Activity> Every line in the data below that has the word "paraffin" should be returned.

Raw data>
=== Begin Enclosure ===

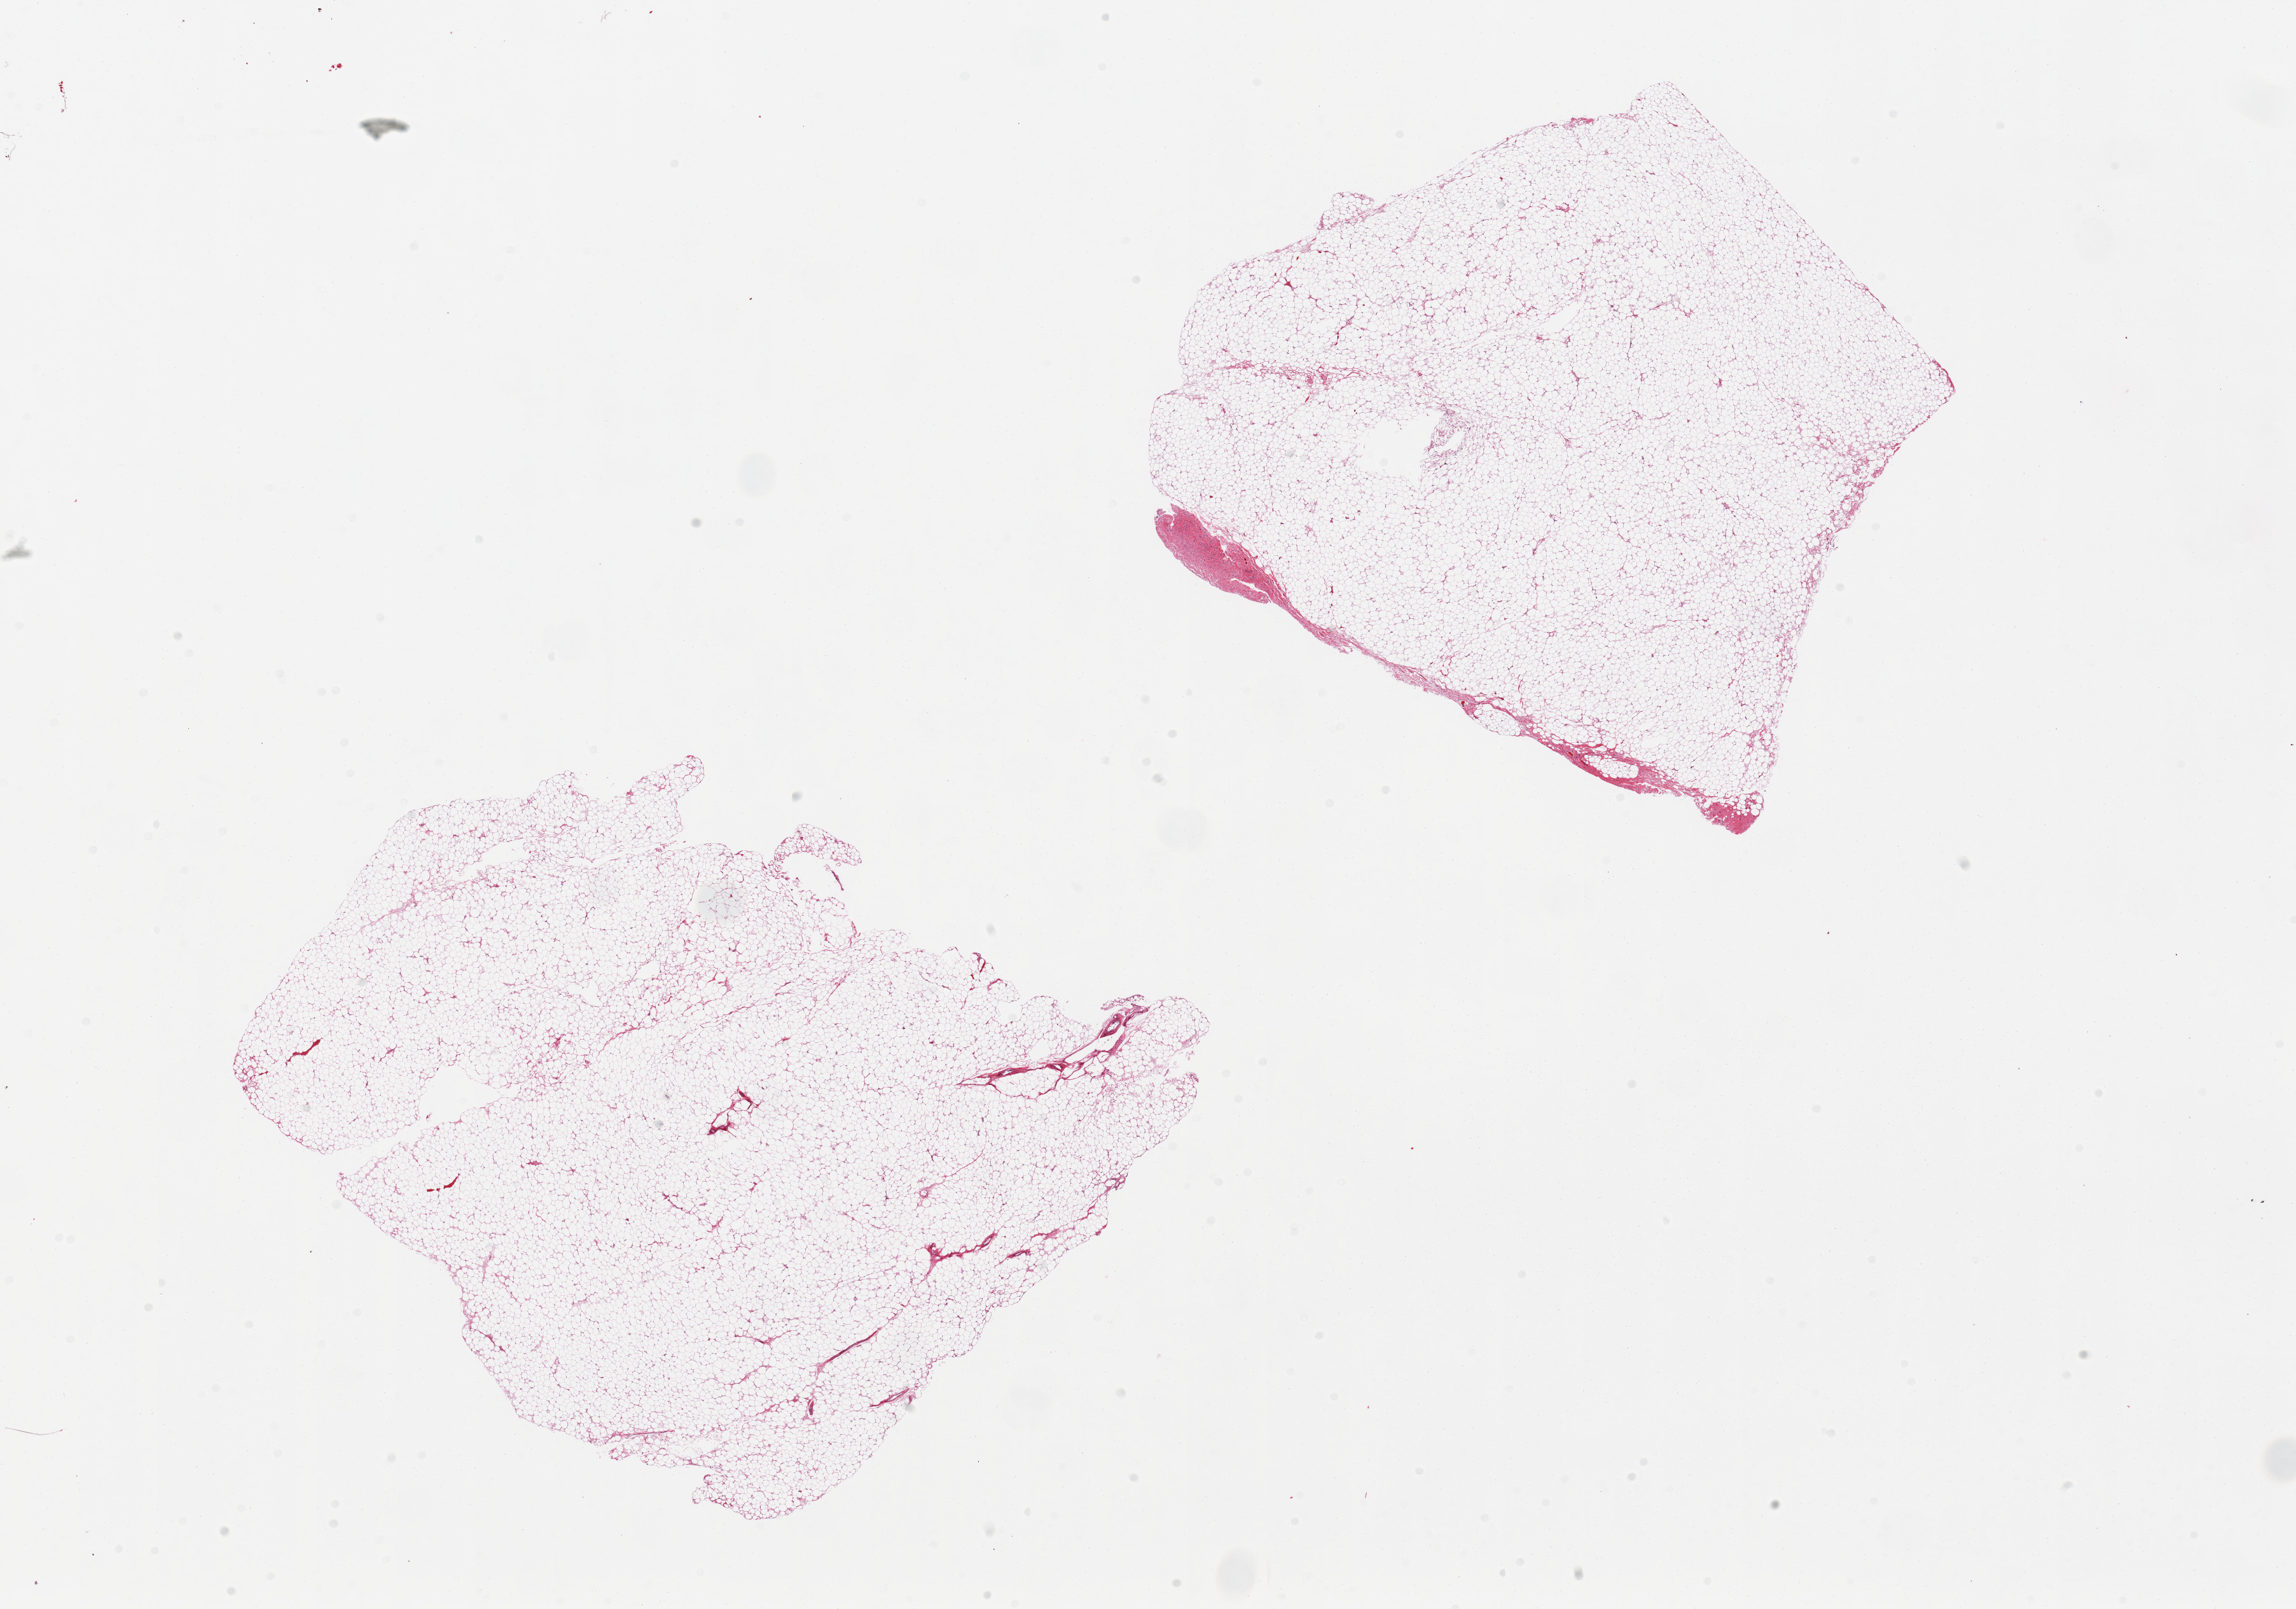
Hematoxylin and eosin (H&E) whole-slide image — low-resolution overview of the scanned area, about 28.5 x 20.0 mm (from a 20x scan); PAXgene-fixed paraffin-embedded (PFPE) section; section of adrenal gland (target tissue); donor tissue sample. Donor sex: male.
Reviewer comment on this tissue sample: 2 pieces, all adipose tissue, unknown provenance.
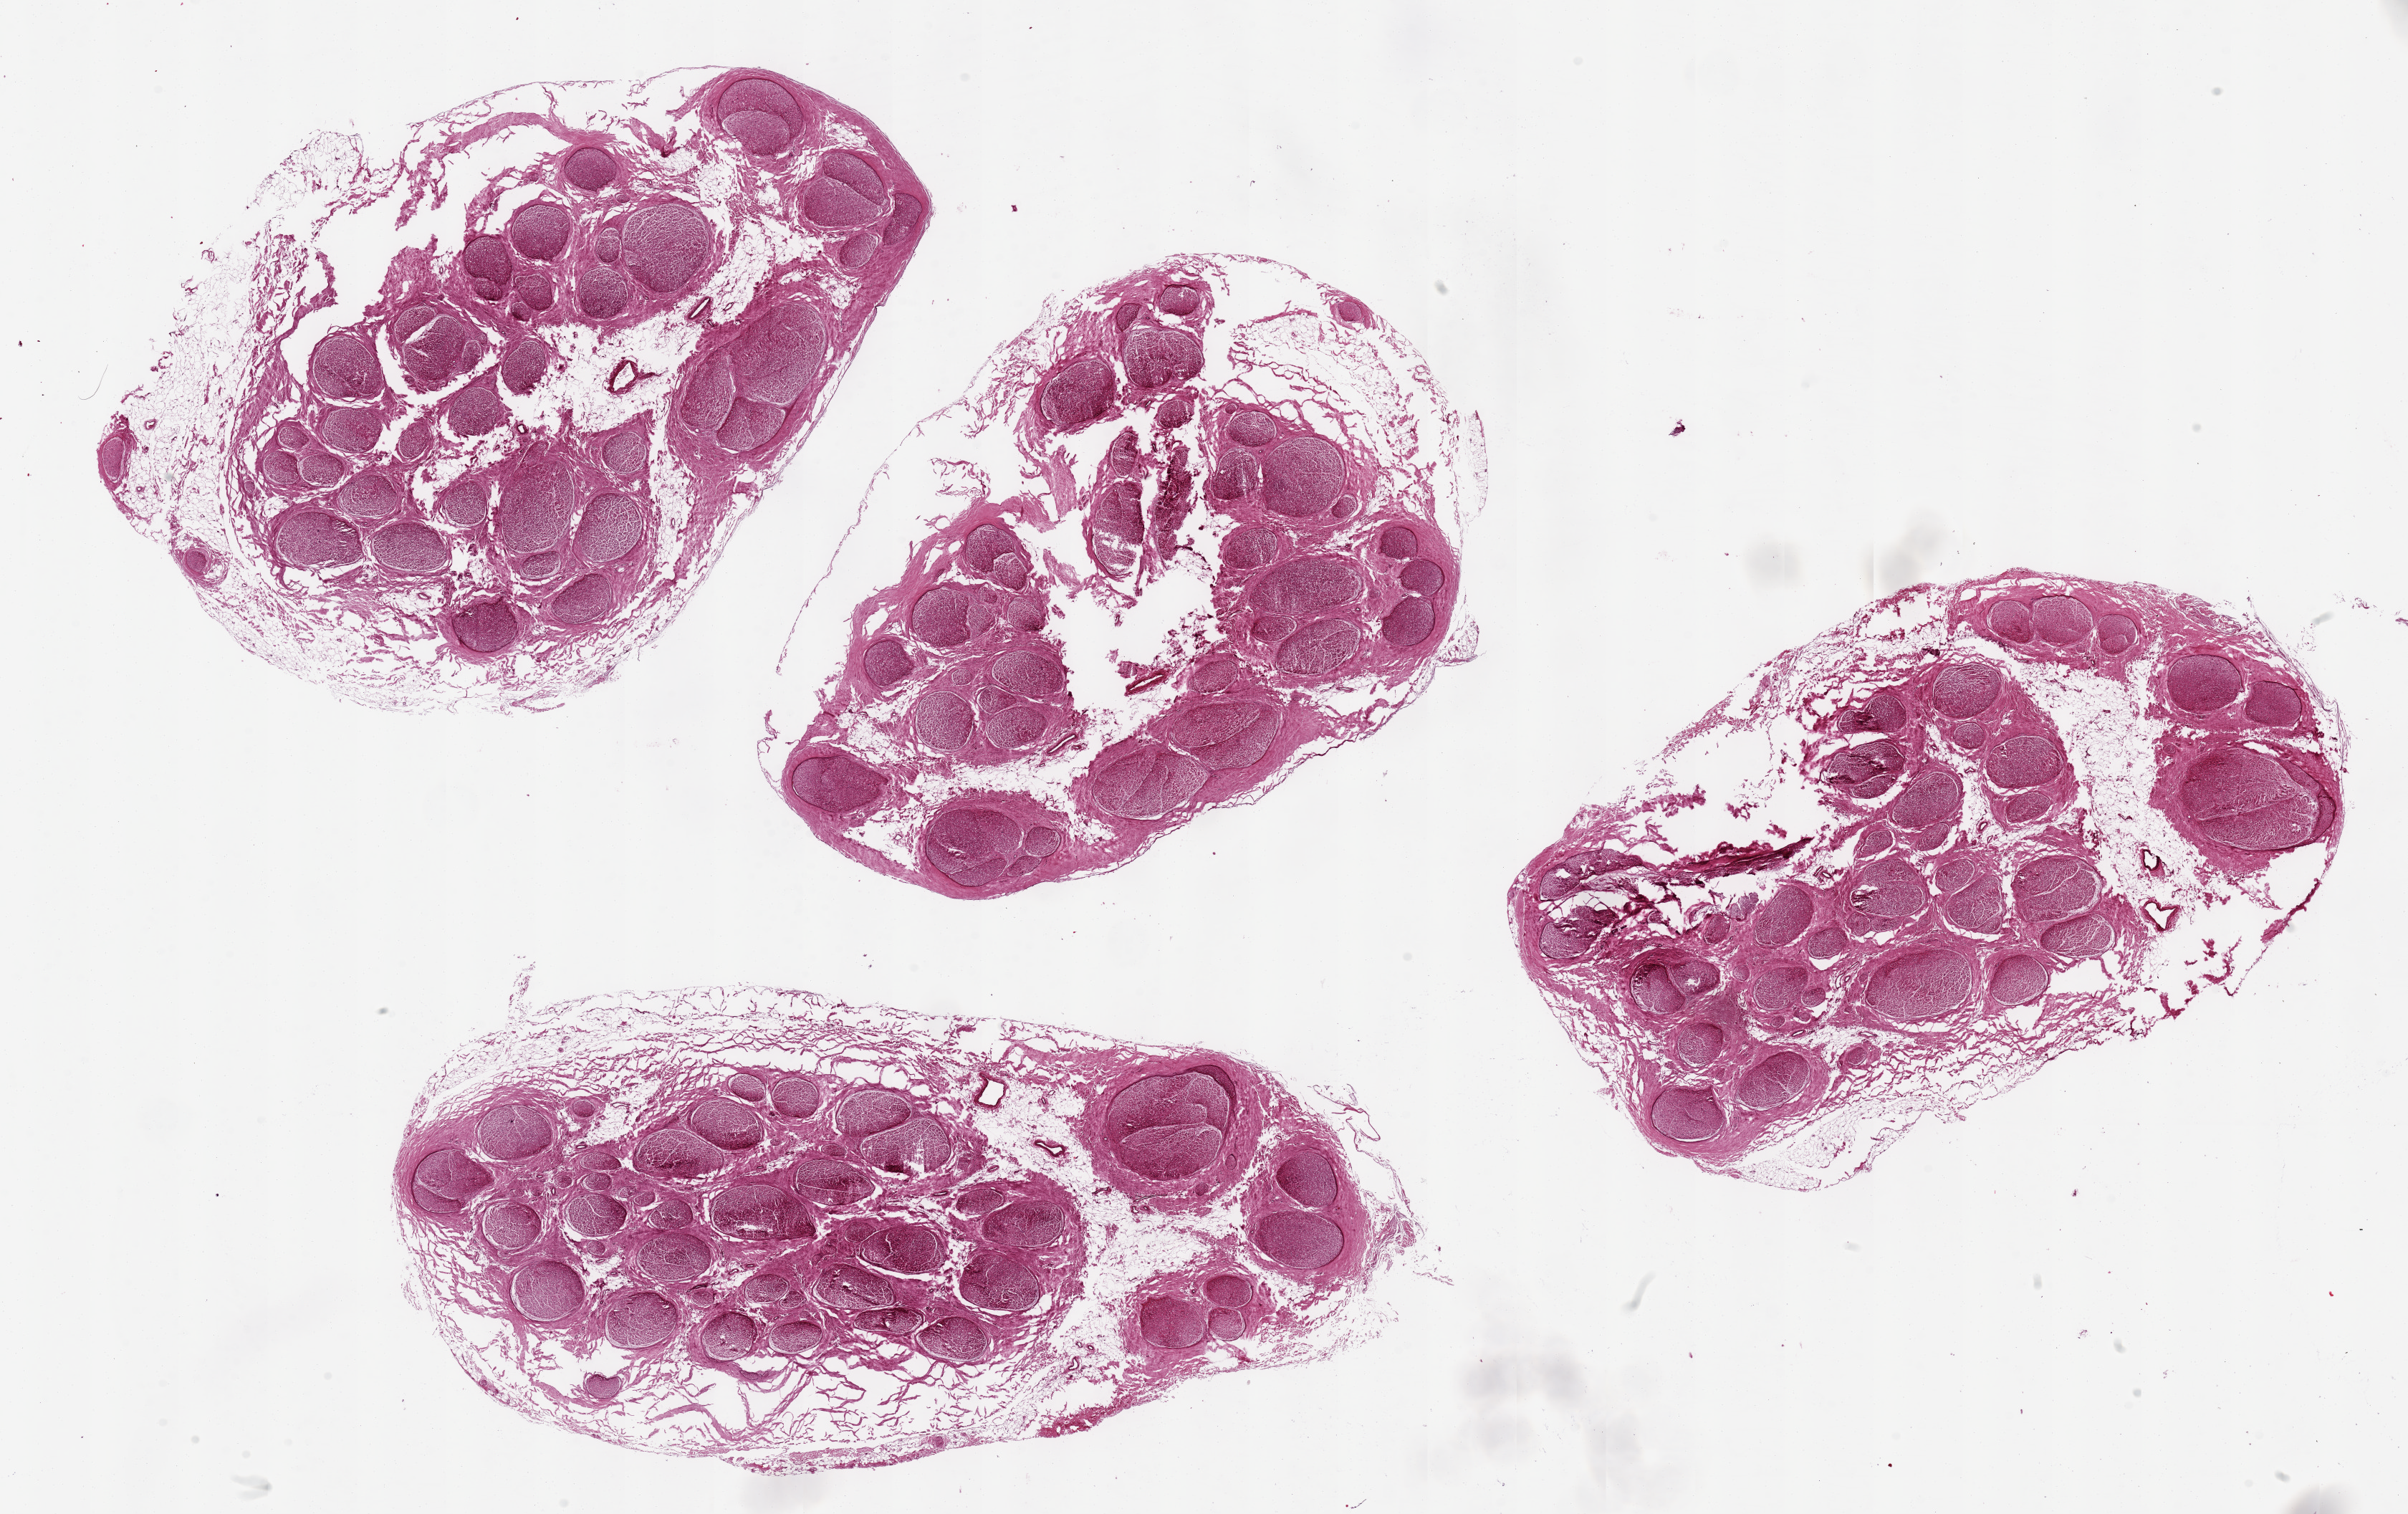
H&E whole-slide image, shown as a low-resolution overview of the whole scanned area (about 26.6 x 16.7 mm, acquisition: 20x scan), PAXgene-fixed, paraffin-embedded tissue, sampled site (target tissue): tibial nerve, tissue donor sample.
- review note (as recorded): 4 pieces up to 11x5 mm; ~30% adipose in and around nerve bundles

=== End Enclosure ===

Answer to the problem>
Hematoxylin and eosin (H&E) whole-slide image — low-resolution overview of the scanned area, about 28.5 x 20.0 mm (from a 20x scan); PAXgene-fixed paraffin-embedded (PFPE) section; section of adrenal gland (target tissue); donor tissue sample. Donor sex: male.
H&E whole-slide image, shown as a low-resolution overview of the whole scanned area (about 26.6 x 16.7 mm, acquisition: 20x scan), PAXgene-fixed, paraffin-embedded tissue, sampled site (target tissue): tibial nerve, tissue donor sample.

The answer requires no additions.